* [Goal of the exercise]
In the entries below, find the lines that contain the word "noche" and copy them.

* [Given records]
--- --- ---

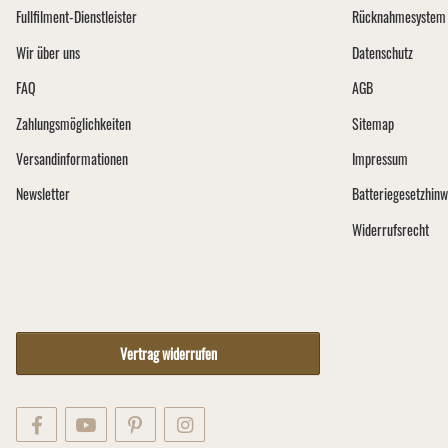
Fullfilment-Dienstleister
Rücknahmesystem 
Wir über uns
Datenschutz
FAQ
AGB
Zahlungsmöglichkeiten
Sitemap
Versandinformationen
Impressum
Newsletter
Batteriegesetzhinw
Widerrufsrecht
Vertrag widerrufen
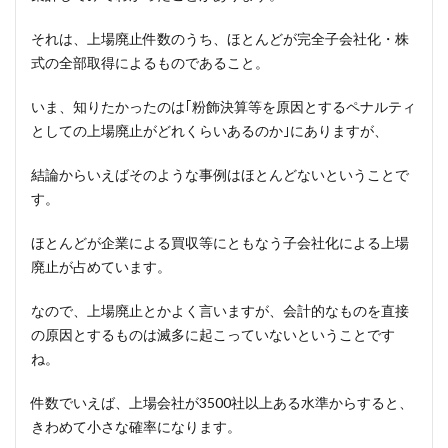
それは、上場廃止件数のうち、ほとんどが完全子会社化・株
式の全部取得によるものであること。
いま、知りたかったのは｢粉飾決算等を原因とするペナルティ
としての上場廃止がどれくらいあるのか｣にありますが、
結論からいえばそのような事例はほとんどないということで
す。
ほとんどが企業による買収等にともなう子会社化による上場
廃止が占めています。
なので、上場廃止とかよく言いますが、会計的なものを直接
の原因とするものは滅多に起こっていないということです
ね。
件数でいえば、上場会社が3500社以上ある水準からすると、
きわめて小さな確率になります。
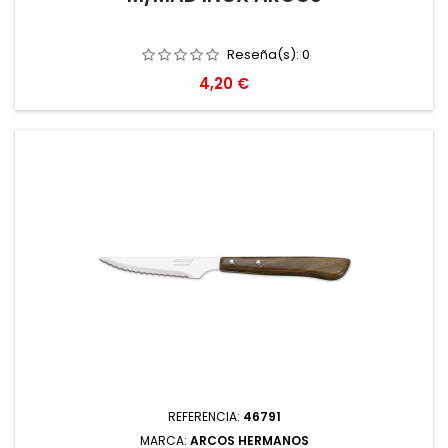
Reseña(s):
0
Precio
4,20 €
REFERENCIA:
46791
MARCA:
ARCOS HERMANOS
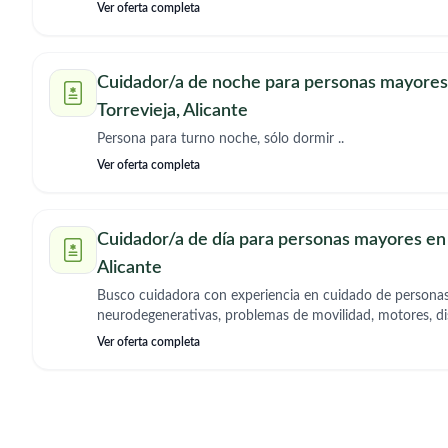
Ver oferta completa
Cuidador/a de noche para personas mayores
Torrevieja, Alicante
Persona para turno noche, sólo dormir ..
Ver oferta completa
Cuidador/a de día para personas mayores en 
Alicante
Busco cuidadora con experiencia en cuidado de person
neurodegenerativas, problemas de movilidad, motores, di
para cuidado y apoyo en el hogar durante las mañanas.
Ver oferta completa
paciente, responsable, atenta, dinámica, amante de los an
realizar actividades de estimulación cognitiva y motora.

--- --- ---

* [Response below]
Cuidador/a de noche para personas mayores
Persona para turno noche, sólo dormir ..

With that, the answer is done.